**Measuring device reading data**

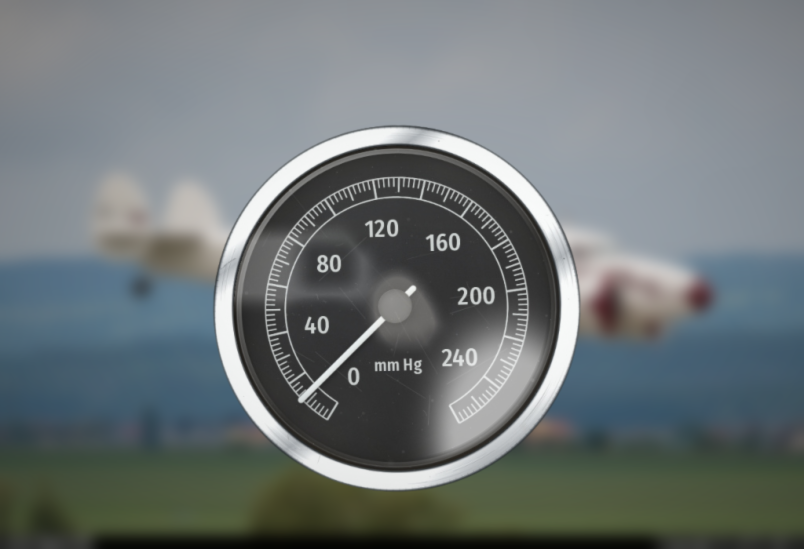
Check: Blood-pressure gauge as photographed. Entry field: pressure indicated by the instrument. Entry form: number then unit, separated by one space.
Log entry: 12 mmHg
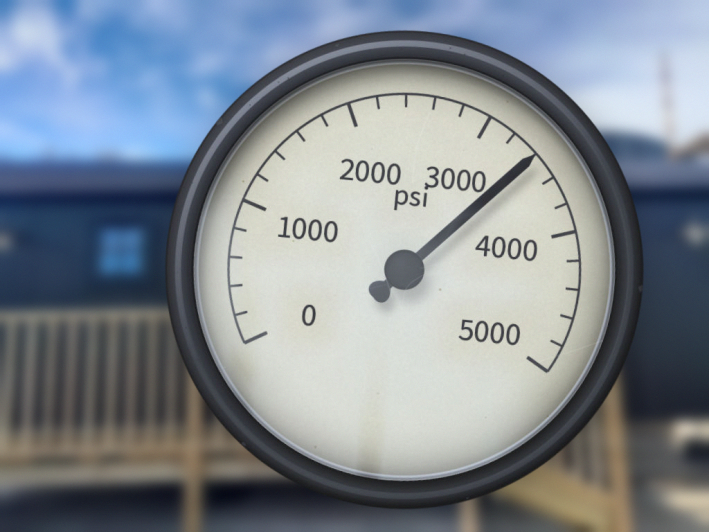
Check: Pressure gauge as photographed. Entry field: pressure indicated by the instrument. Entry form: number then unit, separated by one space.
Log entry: 3400 psi
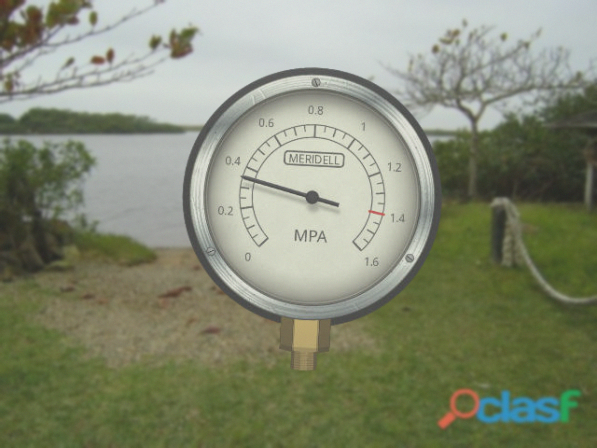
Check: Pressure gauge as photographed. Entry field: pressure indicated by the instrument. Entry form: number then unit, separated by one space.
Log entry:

**Assignment**
Rewrite the listing above as a Markdown table with two columns, No. and Line, giving each line its own numbered row. Omit blank lines and the pictures.

**Written response**
| No. | Line |
|---|---|
| 1 | Check: Blood-pressure gauge as photographed. Entry field: pressure indicated by the instrument. Entry form: number then unit, separated by one space. |
| 2 | Log entry: 12 mmHg |
| 3 | Check: Pressure gauge as photographed. Entry field: pressure indicated by the instrument. Entry form: number then unit, separated by one space. |
| 4 | Log entry: 3400 psi |
| 5 | Check: Pressure gauge as photographed. Entry field: pressure indicated by the instrument. Entry form: number then unit, separated by one space. |
| 6 | Log entry: |